Polish Catholic priest (1977–2016)

Jan Adam Kaczkowski (July 19, 1977 – March 28, 2016) was a Polish Roman Catholic priest, doctor of theological sciences, bioethicist, vlogger, and director of the Puck Hospice.

== Life ==
Jan Kaczkowski was born on July 19, 1977, in Gdynia, Poland. After graduating from high school, Kaczkowski was admitted to the Gdańsk Theological Seminary, where in 2002 he defended his master's thesis in theology. The same year he was ordained a priest. Kaczkowski continued his studies, and in 2007 obtained a doctorate in theology at the Cardinal Stefan Wyszyński University in Warsaw, and a year later he completed postgraduate studies in bioethics at the Pontifical University of John Paul II in Kraków.

From 2004, he engaged himself in the creation of a hospice in Puck. He coordinated the construction of the hospice from 2007 to 2009. He remained the director of the institution until his death. In addition to working at the hospice, he worked as a catechist at a high school from 2004 to 2011, as well as serving as a vicar.

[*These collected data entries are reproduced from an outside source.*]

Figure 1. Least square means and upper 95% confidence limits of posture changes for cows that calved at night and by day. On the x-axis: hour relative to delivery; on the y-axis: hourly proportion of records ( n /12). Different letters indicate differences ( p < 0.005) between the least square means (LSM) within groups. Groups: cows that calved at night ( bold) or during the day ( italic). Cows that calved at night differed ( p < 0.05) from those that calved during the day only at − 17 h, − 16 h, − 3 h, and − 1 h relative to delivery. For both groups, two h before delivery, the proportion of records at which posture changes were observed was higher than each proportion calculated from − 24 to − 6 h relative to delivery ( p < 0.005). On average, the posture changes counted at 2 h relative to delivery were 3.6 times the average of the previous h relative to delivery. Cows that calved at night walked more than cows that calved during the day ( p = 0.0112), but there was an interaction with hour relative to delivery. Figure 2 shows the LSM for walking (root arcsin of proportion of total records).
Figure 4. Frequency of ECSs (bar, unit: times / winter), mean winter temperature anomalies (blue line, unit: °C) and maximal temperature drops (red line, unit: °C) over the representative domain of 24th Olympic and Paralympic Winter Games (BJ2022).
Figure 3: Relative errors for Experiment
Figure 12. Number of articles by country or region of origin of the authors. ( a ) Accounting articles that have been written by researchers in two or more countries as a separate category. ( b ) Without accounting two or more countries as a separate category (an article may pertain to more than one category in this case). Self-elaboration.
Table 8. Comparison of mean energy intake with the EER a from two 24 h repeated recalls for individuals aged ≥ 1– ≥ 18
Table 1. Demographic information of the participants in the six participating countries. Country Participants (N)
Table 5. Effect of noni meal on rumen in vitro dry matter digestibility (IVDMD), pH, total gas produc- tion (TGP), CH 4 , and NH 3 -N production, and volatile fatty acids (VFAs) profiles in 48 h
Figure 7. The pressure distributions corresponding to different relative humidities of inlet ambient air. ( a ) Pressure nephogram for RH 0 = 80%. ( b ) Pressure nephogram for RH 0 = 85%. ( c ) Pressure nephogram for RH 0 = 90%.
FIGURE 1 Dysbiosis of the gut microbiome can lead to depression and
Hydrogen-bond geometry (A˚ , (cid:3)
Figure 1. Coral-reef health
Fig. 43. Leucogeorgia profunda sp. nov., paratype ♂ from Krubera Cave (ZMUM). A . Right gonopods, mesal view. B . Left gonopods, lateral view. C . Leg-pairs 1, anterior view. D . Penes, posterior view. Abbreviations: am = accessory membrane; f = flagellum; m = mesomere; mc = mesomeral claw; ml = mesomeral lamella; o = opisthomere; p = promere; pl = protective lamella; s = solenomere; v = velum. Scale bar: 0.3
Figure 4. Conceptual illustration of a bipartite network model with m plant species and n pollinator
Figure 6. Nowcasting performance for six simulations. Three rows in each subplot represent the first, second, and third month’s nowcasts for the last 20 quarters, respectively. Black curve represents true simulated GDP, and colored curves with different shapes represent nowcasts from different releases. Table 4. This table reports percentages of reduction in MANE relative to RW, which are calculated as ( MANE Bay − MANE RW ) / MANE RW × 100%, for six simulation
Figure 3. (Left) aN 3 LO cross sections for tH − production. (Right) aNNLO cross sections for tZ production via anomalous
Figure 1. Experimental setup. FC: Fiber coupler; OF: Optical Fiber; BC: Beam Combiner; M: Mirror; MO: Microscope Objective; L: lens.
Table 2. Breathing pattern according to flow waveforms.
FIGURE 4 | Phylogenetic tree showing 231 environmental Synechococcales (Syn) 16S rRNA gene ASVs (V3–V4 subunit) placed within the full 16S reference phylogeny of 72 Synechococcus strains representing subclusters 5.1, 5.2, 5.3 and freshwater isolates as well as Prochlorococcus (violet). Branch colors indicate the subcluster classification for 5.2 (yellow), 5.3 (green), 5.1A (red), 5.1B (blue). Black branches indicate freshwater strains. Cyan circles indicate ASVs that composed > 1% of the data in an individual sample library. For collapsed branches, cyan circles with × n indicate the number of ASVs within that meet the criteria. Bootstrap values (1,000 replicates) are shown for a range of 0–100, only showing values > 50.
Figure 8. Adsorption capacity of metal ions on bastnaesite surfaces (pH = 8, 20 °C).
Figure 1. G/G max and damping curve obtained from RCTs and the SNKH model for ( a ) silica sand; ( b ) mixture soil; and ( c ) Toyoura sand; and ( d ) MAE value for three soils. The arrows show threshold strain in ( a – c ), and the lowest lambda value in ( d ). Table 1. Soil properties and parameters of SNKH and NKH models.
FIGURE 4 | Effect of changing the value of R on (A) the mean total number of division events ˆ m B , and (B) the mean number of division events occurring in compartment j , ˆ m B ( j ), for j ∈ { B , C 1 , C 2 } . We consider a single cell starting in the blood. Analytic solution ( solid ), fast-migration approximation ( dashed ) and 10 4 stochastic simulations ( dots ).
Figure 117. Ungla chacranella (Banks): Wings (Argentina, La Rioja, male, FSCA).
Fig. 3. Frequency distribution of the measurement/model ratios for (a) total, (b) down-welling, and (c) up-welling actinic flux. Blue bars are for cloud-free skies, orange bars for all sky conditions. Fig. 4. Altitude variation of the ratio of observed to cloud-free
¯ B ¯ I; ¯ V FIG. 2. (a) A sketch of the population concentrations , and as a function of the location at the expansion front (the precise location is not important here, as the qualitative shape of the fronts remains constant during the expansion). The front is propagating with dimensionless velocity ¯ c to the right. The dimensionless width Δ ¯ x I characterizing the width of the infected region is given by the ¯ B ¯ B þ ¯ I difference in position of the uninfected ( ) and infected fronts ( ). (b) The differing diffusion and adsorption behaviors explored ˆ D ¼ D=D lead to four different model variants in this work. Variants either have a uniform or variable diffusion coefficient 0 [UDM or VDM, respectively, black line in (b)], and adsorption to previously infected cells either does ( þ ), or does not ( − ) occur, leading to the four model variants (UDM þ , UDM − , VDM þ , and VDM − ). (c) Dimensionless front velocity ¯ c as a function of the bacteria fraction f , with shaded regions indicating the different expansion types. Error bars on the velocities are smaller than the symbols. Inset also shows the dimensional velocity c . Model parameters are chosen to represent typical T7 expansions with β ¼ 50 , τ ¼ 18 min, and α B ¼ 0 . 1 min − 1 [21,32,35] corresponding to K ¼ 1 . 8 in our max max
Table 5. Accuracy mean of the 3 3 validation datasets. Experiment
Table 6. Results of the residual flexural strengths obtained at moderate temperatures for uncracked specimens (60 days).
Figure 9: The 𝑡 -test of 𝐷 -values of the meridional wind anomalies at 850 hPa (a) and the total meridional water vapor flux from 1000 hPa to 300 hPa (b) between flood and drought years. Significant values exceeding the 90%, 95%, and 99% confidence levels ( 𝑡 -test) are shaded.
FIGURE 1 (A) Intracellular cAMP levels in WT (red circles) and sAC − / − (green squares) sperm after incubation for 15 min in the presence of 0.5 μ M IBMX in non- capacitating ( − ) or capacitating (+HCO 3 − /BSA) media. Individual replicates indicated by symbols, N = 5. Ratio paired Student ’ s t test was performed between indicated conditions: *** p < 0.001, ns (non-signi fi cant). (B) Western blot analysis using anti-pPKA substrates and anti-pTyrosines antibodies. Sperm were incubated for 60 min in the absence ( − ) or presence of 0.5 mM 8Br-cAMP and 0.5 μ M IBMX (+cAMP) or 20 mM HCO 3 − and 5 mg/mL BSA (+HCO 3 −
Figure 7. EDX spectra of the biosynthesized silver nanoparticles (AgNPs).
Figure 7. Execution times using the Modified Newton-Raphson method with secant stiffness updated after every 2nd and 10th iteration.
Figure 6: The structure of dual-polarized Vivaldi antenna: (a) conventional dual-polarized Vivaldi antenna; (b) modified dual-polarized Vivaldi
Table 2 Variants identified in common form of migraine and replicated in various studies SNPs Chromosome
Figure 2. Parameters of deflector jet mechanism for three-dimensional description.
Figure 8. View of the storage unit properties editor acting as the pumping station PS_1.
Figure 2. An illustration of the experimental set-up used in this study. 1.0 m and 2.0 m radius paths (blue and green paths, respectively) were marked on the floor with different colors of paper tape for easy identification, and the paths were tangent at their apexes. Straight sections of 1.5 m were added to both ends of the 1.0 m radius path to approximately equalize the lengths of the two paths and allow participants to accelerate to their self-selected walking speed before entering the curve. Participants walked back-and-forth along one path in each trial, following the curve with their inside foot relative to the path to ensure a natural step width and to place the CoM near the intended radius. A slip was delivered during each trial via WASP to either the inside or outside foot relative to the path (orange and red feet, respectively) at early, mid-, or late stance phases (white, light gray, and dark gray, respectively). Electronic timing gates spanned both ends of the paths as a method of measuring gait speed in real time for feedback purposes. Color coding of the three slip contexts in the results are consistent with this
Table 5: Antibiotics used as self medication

Kaczkowski suffered from health problems from birth, having a severe eyesight deficit and left-sided paresis. In 2012, he was further diagnosed with glioblastoma, and he died from the condition on March 28, 2016.

== Awards and legacy ==

- On April 11, 2012, he was awarded the Order of Polonia Restituta by Polish president Bronisław Komorowski.
- He was awarded the title of honorary citizen of Puck.
- In 2022, a biographical film Johnny was released about his life. The movie had the second best Polish film result in the domestic box office in 2022.